Splitting Wood, Breaking Bread, at Little Hogback Community Forest
On a cold and drizzly November day, there’s nothing quite like splitting firewood to warm a body. And if you’re splitting firewood for a local wood bank, from trees carefully harvested from a healthy forest on land that’s owned in a way that promotes social equity? Well, that’s an unbeatable way to warm body, heart, and soul. On November 1, students in the University of Vermont’s Community-Based Conservation class gathered at the Little Hogback Community Forest in Monkton to do just that.
When VFF board member Deb Brighton developed the idea for the Little Hogback Community Forest back in 2007, she was motivated by compelling ecological, economic, and social issues surrounding forest ownership in Vermont. Buying and owning forestland was no longer an economically sensible investment. Instead, rising property values had essentially made owning a forest a luxury, affordable only to wealthier households, and out of the reach of many of the community members who have traditionally hunted, hiked, and harvested there.
What emerged through her efforts is a remarkable experiment in forest ownership and conservation, now in its eleventh year. Sixteen shareholders jointly own the 115-acre Little Hogback Community Forest. The Vermont Land Trust holds a conservation easement on the land, which ensures that the land will be carefully managed and never subdivided or developed. This development restriction has the added benefit of lowering the value, and therefore the price, of the land.
Eight of the 16 shares are reserved and subsidized for community members whose family income falls below the county median (currently about $61,000). Each shareholder purchases the right to enjoy and profit from carefully conserved forestland—to participate in conservation practices, harvest timber, tap maple trees, hike, camp, and so on.
Vermont Family Forests holds a covenant that limits the value of each share to one that an investor could pay with the expectation of a modest rate of return from the land under careful management. By lowering the initial price of the land, this covenant makes the parcel perpetually affordable to community members who need a return on their investment.
Each fall, for the past few years, LHCF shareholders have shared their forest, their experience and the chance to split firewood for a great local cause with UVM professor Cecilia Danks and her students. Several LHCF members were on hand at the recent wood splitting event, including John McNerney, who brought along his new forwarding trailer to show students this light-on-the-land tool for moving logs out of the forest.
VFF Executive Director David Brynn described to students how the LHCF came to be and how management of the land aims for full compliance with VFF’s checklist of forest conservation practices. These optimal conservation practices take care of land and water. They lessen erosion and help slow, spread, and sink the flow of runoff. They allow better quality trees to grow, building up the “endowment” of the forest. They keep the forest healthy while cultivating benefits to shareholder members and the broader community.
LHCF members shared their experience as landowners, and their motivations for buying in. They explained how they’re currently figuring out criteria for new members since, for the first time in the 11 years, they have two subsidized shares for sale.
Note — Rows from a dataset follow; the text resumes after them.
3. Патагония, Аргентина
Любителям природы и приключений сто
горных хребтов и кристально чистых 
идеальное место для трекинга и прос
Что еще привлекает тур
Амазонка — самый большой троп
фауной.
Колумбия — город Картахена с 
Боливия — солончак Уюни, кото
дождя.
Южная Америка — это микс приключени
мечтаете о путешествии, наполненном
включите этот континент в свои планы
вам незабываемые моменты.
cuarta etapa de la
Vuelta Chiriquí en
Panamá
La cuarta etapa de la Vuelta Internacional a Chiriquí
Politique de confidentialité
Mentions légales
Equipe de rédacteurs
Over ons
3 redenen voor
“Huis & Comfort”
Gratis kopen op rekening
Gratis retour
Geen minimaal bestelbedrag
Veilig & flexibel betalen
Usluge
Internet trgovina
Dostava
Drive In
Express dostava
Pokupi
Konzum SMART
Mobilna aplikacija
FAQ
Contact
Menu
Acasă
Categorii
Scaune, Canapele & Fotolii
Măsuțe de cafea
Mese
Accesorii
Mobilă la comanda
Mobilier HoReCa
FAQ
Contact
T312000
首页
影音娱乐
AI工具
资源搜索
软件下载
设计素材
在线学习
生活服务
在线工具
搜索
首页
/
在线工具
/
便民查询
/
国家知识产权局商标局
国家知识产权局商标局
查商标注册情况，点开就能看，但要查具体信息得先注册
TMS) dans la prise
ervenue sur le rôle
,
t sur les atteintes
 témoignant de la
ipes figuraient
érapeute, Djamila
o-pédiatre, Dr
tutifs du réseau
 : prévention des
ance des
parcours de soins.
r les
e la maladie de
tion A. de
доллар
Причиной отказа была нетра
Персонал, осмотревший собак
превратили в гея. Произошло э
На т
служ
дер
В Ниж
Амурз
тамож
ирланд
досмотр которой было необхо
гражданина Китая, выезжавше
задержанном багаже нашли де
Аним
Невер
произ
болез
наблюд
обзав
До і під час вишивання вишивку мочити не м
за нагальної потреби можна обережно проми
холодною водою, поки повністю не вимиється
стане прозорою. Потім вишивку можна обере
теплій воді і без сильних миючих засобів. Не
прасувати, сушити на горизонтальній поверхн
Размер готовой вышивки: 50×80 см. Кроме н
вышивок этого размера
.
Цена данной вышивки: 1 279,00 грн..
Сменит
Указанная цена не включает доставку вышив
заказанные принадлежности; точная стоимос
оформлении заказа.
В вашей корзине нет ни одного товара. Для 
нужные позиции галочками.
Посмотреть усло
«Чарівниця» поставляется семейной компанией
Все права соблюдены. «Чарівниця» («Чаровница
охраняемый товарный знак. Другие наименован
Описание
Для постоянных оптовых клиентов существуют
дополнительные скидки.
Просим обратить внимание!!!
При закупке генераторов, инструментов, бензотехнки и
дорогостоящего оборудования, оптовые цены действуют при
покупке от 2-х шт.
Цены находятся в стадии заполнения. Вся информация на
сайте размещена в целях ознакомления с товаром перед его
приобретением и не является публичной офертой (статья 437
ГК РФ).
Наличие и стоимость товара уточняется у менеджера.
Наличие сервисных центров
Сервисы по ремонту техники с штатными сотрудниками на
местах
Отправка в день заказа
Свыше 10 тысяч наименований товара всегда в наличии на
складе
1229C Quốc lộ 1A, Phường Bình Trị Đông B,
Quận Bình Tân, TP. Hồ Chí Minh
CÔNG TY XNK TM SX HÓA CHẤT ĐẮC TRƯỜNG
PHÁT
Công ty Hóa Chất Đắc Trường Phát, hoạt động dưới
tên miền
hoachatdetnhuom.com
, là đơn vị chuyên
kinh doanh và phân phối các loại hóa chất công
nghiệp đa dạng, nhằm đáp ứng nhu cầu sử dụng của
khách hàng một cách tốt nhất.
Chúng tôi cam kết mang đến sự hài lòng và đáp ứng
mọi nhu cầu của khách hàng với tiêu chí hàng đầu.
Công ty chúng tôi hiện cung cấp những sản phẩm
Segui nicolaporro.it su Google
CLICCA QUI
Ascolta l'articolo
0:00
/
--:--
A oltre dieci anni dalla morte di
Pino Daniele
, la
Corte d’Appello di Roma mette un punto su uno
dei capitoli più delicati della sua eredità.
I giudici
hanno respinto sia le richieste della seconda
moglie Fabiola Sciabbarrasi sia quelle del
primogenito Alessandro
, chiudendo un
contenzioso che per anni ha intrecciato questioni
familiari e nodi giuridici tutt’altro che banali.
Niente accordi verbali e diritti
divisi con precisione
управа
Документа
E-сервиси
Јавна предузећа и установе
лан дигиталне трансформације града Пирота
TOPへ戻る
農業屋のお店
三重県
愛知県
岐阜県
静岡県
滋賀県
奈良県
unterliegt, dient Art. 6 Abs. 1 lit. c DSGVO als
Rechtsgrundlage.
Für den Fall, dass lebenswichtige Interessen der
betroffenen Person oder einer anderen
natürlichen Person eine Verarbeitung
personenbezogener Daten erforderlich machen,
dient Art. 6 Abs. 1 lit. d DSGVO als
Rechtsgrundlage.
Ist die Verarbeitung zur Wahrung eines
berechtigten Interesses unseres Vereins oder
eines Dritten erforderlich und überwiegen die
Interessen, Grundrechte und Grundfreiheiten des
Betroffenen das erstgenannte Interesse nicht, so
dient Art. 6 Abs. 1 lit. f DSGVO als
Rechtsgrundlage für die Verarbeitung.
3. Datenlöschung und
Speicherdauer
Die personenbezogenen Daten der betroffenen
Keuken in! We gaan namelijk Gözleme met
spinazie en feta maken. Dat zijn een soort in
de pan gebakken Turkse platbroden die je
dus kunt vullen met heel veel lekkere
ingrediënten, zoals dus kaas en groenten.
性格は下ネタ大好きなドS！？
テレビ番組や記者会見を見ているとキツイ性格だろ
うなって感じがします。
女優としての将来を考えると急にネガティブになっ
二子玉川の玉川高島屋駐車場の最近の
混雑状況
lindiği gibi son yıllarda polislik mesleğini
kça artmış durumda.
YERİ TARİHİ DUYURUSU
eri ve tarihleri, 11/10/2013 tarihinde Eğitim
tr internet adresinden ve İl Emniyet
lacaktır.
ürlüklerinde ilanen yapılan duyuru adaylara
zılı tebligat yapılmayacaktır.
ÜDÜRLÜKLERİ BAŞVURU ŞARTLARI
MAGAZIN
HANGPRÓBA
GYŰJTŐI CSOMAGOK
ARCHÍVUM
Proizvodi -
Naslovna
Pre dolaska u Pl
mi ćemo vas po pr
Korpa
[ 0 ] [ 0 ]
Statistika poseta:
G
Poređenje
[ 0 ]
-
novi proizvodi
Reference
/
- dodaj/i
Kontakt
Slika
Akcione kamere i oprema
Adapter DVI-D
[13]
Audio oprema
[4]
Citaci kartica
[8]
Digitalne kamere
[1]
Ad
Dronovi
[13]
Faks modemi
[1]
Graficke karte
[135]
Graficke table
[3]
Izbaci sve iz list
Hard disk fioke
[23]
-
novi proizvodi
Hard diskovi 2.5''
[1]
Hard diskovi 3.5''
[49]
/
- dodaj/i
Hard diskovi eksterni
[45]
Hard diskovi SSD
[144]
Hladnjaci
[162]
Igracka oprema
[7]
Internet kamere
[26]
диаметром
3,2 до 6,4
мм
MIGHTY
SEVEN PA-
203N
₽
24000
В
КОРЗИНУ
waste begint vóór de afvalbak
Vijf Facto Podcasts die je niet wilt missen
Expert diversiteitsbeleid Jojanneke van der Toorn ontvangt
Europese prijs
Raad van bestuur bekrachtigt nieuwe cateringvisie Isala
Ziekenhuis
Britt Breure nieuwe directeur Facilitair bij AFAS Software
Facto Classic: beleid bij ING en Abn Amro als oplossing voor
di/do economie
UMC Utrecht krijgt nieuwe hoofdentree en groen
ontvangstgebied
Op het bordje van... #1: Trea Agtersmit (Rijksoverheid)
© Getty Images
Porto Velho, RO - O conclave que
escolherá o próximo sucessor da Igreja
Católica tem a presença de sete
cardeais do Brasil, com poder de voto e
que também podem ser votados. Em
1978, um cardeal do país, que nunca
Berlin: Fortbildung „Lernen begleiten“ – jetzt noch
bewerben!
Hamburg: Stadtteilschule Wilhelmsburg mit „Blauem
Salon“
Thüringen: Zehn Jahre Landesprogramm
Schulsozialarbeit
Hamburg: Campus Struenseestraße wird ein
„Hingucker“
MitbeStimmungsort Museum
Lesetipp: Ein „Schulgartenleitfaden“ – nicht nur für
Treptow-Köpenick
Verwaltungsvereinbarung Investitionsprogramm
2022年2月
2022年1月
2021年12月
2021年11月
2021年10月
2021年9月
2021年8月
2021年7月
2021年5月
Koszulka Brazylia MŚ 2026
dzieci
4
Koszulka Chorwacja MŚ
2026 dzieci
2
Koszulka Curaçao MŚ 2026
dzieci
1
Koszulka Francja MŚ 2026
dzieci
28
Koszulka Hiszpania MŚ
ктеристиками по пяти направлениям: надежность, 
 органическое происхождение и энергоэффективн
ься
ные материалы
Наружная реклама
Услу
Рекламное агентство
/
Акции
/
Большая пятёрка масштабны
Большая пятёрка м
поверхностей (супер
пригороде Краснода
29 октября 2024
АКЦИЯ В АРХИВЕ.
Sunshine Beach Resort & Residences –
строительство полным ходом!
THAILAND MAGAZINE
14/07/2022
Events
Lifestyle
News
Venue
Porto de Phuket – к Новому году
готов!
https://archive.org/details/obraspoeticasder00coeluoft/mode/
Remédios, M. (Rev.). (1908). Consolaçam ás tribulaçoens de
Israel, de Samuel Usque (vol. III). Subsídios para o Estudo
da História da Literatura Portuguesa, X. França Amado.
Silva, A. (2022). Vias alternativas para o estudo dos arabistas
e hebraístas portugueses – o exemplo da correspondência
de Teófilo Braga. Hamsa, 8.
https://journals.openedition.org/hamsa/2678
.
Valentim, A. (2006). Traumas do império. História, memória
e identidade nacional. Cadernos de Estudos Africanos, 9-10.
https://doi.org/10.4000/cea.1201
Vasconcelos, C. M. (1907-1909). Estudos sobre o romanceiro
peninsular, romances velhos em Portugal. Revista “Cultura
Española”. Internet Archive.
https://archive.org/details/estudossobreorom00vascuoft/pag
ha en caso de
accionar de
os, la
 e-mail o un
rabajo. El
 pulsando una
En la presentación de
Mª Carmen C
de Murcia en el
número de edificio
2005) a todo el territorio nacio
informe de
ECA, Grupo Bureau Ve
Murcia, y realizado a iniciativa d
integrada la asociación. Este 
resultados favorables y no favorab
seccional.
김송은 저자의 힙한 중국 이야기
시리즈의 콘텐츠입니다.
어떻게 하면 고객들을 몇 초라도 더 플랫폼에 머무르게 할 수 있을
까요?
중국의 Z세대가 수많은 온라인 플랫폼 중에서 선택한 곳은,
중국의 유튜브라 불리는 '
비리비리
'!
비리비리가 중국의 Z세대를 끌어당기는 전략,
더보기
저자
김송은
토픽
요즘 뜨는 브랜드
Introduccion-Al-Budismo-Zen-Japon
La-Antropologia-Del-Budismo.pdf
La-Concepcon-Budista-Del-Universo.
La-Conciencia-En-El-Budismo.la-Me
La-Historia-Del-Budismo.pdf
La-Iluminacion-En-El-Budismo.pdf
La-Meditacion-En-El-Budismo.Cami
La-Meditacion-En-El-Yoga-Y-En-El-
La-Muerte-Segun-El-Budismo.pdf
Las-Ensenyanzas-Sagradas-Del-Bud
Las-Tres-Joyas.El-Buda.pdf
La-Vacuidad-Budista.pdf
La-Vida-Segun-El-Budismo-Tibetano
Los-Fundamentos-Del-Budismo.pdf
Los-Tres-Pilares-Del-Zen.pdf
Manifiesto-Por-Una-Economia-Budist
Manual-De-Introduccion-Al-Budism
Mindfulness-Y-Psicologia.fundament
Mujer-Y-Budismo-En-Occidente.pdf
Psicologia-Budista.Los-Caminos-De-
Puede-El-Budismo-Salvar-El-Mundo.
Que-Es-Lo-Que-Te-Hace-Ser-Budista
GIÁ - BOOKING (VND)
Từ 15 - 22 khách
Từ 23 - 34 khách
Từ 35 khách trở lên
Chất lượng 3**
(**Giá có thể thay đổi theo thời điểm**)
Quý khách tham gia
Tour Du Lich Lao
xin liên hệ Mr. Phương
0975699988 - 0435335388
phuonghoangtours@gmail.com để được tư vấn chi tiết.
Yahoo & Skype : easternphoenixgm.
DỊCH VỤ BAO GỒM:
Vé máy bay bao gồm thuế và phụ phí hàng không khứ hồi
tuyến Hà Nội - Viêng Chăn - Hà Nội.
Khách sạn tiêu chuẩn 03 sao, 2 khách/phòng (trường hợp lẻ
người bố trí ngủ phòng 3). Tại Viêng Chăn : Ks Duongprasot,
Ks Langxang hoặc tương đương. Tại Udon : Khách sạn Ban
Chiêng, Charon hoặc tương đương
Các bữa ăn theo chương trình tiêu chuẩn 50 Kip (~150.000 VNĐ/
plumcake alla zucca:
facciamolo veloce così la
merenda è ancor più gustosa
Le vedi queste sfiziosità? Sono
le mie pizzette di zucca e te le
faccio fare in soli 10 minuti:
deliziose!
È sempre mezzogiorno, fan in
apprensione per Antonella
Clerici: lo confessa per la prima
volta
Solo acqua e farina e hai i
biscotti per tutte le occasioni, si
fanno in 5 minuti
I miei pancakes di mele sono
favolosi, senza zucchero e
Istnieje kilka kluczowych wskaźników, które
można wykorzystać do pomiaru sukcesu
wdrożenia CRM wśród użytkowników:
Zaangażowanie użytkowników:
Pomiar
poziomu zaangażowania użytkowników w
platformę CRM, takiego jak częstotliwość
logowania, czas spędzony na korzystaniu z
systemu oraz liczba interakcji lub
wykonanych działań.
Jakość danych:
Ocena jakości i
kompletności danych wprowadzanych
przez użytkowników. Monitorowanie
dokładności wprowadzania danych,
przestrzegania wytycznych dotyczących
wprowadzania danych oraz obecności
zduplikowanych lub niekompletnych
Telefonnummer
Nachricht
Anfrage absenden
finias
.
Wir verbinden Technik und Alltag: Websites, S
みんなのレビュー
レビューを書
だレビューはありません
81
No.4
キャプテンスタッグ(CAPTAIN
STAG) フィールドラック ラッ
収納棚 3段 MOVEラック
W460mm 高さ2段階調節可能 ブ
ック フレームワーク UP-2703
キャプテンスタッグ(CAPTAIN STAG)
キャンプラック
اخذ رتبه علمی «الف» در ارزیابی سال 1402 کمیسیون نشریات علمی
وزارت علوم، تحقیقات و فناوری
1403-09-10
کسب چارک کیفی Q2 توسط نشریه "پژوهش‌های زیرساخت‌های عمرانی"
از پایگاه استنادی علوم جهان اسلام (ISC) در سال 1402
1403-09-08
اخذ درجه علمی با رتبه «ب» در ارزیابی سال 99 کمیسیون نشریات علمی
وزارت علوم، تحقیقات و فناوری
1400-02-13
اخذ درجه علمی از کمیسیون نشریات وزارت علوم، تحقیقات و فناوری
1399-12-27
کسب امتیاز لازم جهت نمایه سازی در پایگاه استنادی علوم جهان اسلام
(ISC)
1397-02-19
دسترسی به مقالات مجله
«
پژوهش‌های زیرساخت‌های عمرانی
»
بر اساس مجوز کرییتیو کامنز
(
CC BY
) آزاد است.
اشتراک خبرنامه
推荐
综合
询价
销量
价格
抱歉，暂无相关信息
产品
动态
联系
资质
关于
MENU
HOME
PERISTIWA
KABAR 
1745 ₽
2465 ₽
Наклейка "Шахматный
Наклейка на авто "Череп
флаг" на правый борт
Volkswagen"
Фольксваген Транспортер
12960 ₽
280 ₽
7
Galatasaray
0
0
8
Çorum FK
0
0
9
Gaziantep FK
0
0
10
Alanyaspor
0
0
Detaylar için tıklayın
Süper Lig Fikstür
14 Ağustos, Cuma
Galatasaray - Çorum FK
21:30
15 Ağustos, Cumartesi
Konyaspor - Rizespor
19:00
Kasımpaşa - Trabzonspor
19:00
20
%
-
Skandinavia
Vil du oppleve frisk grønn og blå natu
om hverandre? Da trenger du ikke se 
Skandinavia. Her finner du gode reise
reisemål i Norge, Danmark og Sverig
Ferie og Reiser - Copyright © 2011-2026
The UVM students listened and delved deeper with their own questions.
Then everyone jumped into the work at hand. Students used both hydraulic splitters and axes to split the wood, and slowly and steadily the pile of split wood grew. Hot dogs sputtered on a grill to fuel the hard work, along with sandwiches, cookies, and hot chocolate. By the afternoon’s end, about three cords of wood lay stacked on pallets for the Monkton Wood Bank. Since the wood will need to cure for a year, it will be part of next winter’s wood supply.
LHCF member Lee Kauppila, who fields the calls requesting wood from the Monkton Wood Bank, explained how the wood bank works. This volunteer-led program supplies wood in emergency heating situations throughout the winter, in coordination with H.O.P.E (Helping Overcome Poverty’s Effects).
Meeting local needs with homegrown solutions. Taking care of the land and each other. That’s what it’s all about. Deep thanks to all for a great and inspiring day in the woods.